From Business World of 29 December 2004.
The question
marks
Rohini Malkani of Citigroup has done a
post mortem of her team’s forecasts in 2004. The results are sobering. Their
biggest mistake was the big bet they placed on the return of the NDA; but then,
who did not? And having missed the upset, they also missed the stock market
meltdown and the reversal of capital flows that followed. But in the end, it
does not matter; looking forward, 2005 looks the same as 2004 – a great year to
come for the Indian economy.
Actually, there
is no great merit in predicting the expected; and no one can predict
unexpected. Well, astrologers can. They will be wrong half the time, but as
long as they do not charge too much, their mistakes will be forgotten. And as
long as they attract a few high-profile clients, some of their forecasts that
turn out right will make their reputation.
In the end the
laws of averages must catch up with all of us, if death does not do so earlier.
Still, what is a new year for if not for indulging in some folly? So let me try
my hand. But not with trivialities like whether Uma Bharti and Govindacharya
will get together, or whether Govinda and Govitrikar will open the same mall.
Let me take those few momentous matters which hang in balance.
The first is the
fate of the dollar. The US is running a huge payments deficit. It is being
financed by central banks which have been buying US government securities. By
doing so, they have kept down the value of their currencies in terms of the
dollar; they have thereby helped exports and hindered imports and thus improved
the current accounts of their countries. India is one of them, but the
heavyweights are Japan and China. The European Union has refused to buy
dollars, so the Euro has soared in terms of the dollar. The question is, will
all the central banks’ purchases of the dollar prove insufficient at some
point? What will happen then? My answer is, nothing. The governors of central
banks will go into a huddle; so will the leaders of G-7. Behind closed doors,
they will harangue President Bush and Alan Greenspan. In the end they will work
out a dirty compromise – the US will raise interest rates, the Eurozone will
reduce them, China and Japan will buy more dollars, and so on until the next
meeting.
The next
question arises out of the first: what will happen to the Rupee-dollar exchange
rate? Will Reserve Bank continue to buy dollars? Or will it let the Rupee rise?
On this there are sharp differences within the government. A fraction within
the finance ministry favours appreciation. Reserve Bank let the Rupee rise in
2002 and 2003. But it could not bring down domestic interest rates enough
because government banks cannot survive without fat margins; and if you keep
interest rates high while appreciating, you attract an uncontrollable flood of
hot money. The one thing that is absolutely worth doing – removing or
abolishing import duties – the finance minister cannot do, for reasons I will
come to.
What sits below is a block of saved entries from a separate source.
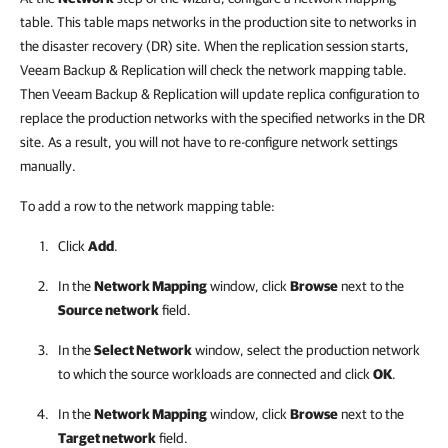
table. This table maps networks in the production site to networks in
the disaster recovery (DR) site. When the replication session starts,
Veeam Backup & Replication will check the network mapping table.
Then Veeam Backup & Replication will update replica configuration to
replace the production networks with the specified networks in the DR
site. As a result, you will not have to re-configure network settings
manually.
To add a row to the network mapping table:
Click
Add
.
In the
Network Mapping
window, click
Browse
next to the
Source network
field.
In the
Select Network
window, select the production network
to which the source workloads are connected and click
OK
.
In the
Network Mapping
window, click
Browse
next to the
Target network
field.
Reserve Bank cannot afford appreciation. And the government will have
to live with it. Reserve Bank will continue to accumulate reserves, and to
issue Market Stabilization Bonds.
The third
question is a more immediate one: what will P Chidambaram do in the budget?
There is no way he can square the circle. Revenue growth this financial year
has been disappointingly. The ministry is off target on fiscal correction. In
the coming year, he will have to find money for the employment guarantee; he
cannot do that and meet his fiscal targets. If he were to reduce customs
duties, he would be off target even more – which is why duty reductions, if
any, will not be significant. So what will he do? He will provide for the
employment guarantee, but will hope it will be slow to take off and will absorb
little money. But – this is the important point – he is very likely to raise
taxes. The VAT regime will freeze indirect taxes, so the increase can only be
in income tax.
And finally –
will universal VAT come on 1 April? Yes – but it will look little different
from the old mess of excise duties and sales taxes. CBEC and state sales tax
departments have been busy copying their old rules into new VAT manuals; so
taxpayers will find it impossible to get VAT credit. We will introduce VAT, but
it will be a many-handed, many-faced Indian VAT.